SET EXERCISE 1 = In the text on sharing the gospel, rewrite the paragraph that begins "Christ has called you into His marvelous light" more briefly, keeping its main facts.
SET EXERCISE 2 = From the text on sharing the gospel, return the passage from "Philip's Comfort?" up to and including "lay people alike.", word for word.

EXTRACTED TEXT =
--------------------------------------------------

Philip's Comfort?
Thursday in Pentecost 18
12 October 2017
Often Christians feel uncomfortable about sharing with others the good news about Christ's forgiveness for sinners. They presume that they have neither the ability nor the knowledge to speak of Christ to those who need to hear of God's mercy, "Oh, I could never tell others about Jesus. My pastor takes care of all of that." If we wait until we know "enough" about the Bible and Christ, we will never know enough to share Christ. I have a secret for you: no one graduating from seminary knows "enough" either. When I graduated from Concordia Theological Seminary in Fort Wayne, Indiana, I felt I had only begun to skim the surface, the deeper I swam the deeper the pool got. The mysteries of God are beyond fathoming. That's true for pastors and lay people alike.
 
If we wait to be comfortable enough to share the gospel we will never get there. The gospel is not a "comfortable" message to deliver. My mouth would rather not have to speak the foolishness of God revealed by the cross and death of Christ (1Co 1:18-25). The world will always mock me for my lack of erudition and the unreasonable nature of this proclamation; that a dying man has saved the world. However, the comfort of the gospel is not for the speaker but the hearer. True mission work has the need of the other at heart. It must not be about our comfort, but theirs. Our proclamation of the gospel means that we must be crucified with Christ, filling up in our bodies His sufferings (Col 1:24). Those who bring the cross, must do so by bearing it. You cannot offer what you will not bear.
 
Christ asks us to suffer that others might be comforted. The gospel is for those who suffer and are afflicted and need to know that they have a gracious God. Just as God's own plan to save the world involves Him giving up Himself and His dearest treasure for the sake of those who were afflicted by their sin, so our mission from Him to evangelize the world means that we are to give ourselves up to their urgent need. If we were standing at the side of an Olympic-sized pool watching someone drowning in the middle, and decline to dive in and save the person because, while we can swim, we could not perform a flawless breast stroke, we would be culpable and indeed quite wicked. The Lord has handed us the cross and gospel, why wouldn't we dive right into the need of the fallen and dying world drowning in its own sin? Could we really be that hard-hearted? Could we really excuse letting those around us die unnecessarily?
 
Christ has called you into His marvelous light and made you a priest in His kingdom, not so that you could dither about waiting to know everything, but that you might take the message of Christ and share it. You have His Word. Just tell others. Yes, we still need pastors and teachers. Yes, they must be appropriately trained. And no, that does not mean that you can't share your faith with others. The deacons of the early church, such as Stephen and Philip, whom Luther considered laymen, proclaimed the gospel when and where it was needed, though they had not been sent by the apostles. Perhaps later Philip became a pastor, but when the eunuch of Queen Candace needed instruction, he offered it. He didn't wait until the pastor showed up. The need for the saving Word drove the sharing of the Word. It was for the eunuch's comfort, not Philip's.

--------------------------------------------------

ENTRIES PROVIDED =
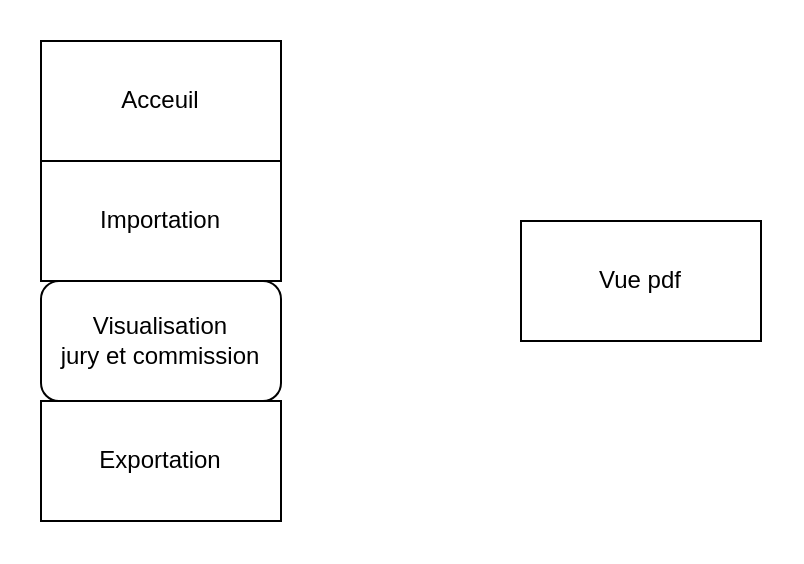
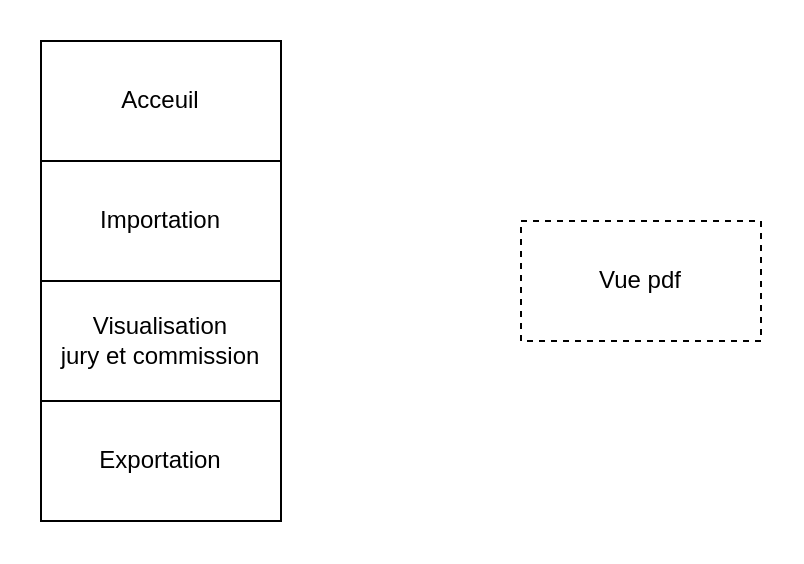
  <mxCell id="0" />
  <mxCell id="1" parent="0" />
  <mxCell id="2" value="Acceuil" style="rounded=0;whiteSpace=wrap;html=1;" vertex="1" parent="1"><mxGeometry x="20" y="20" width="120" height="60" as="geometry" /></mxCell>
  <mxCell id="3" value="Importation" style="rounded=0;whiteSpace=wrap;html=1;" vertex="1" parent="1"><mxGeometry x="20" y="80" width="120" height="60" as="geometry" /></mxCell>
- <mxCell id="4" value="Visualisation&lt;div&gt;jury et commission&lt;/div&gt;" style="whiteSpace=wrap;html=1;rounded=1;" vertex="1" parent="1"><mxGeometry x="20" y="140" width="120" height="60" as="geometry" /></mxCell>
+ <mxCell id="4" value="Visualisation&lt;div&gt;jury et commission&lt;/div&gt;" style="rounded=0;whiteSpace=wrap;html=1;" vertex="1" parent="1"><mxGeometry x="20" y="140" width="120" height="60" as="geometry" /></mxCell>
  <mxCell id="5" value="Exportation" style="rounded=0;whiteSpace=wrap;html=1;" vertex="1" parent="1"><mxGeometry x="20" y="200" width="120" height="60" as="geometry" /></mxCell>
- <mxCell id="6" value="Vue pdf" style="rounded=0;whiteSpace=wrap;html=1;" vertex="1" parent="1"><mxGeometry x="260" y="110" width="120" height="60" as="geometry" /></mxCell>
+ <mxCell id="6" value="Vue pdf" style="rounded=0;whiteSpace=wrap;html=1;dashed=1;" vertex="1" parent="1"><mxGeometry x="260" y="110" width="120" height="60" as="geometry" /></mxCell>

--------------------------------------------------

WORKED SOLUTION 1 = Christ has called you into His light and made you a priest in His kingdom so that you would share His message, not wait until you know everything. You have His Word, so tell others. Pastors and teachers are still needed and must be properly trained, but that does not keep you from sharing your faith. Early church deacons such as Stephen and Philip, whom Luther considered laymen, proclaimed the gospel where it was needed without being sent by the apostles. Philip may later have become a pastor, but when Queen Candace's eunuch needed instruction, he gave it without waiting for a pastor. The need for the saving Word drove its sharing, and it was for the eunuch's comfort, not Philip's.

WORKED SOLUTION 2 =
Philip's Comfort?
Thursday in Pentecost 18
12 October 2017
Often Christians feel uncomfortable about sharing with others the good news about Christ's forgiveness for sinners. They presume that they have neither the ability nor the knowledge to speak of Christ to those who need to hear of God's mercy, "Oh, I could never tell others about Jesus. My pastor takes care of all of that." If we wait until we know "enough" about the Bible and Christ, we will never know enough to share Christ. I have a secret for you: no one graduating from seminary knows "enough" either. When I graduated from Concordia Theological Seminary in Fort Wayne, Indiana, I felt I had only begun to skim the surface, the deeper I swam the deeper the pool got. The mysteries of God are beyond fathoming. That's true for pastors and lay people alike.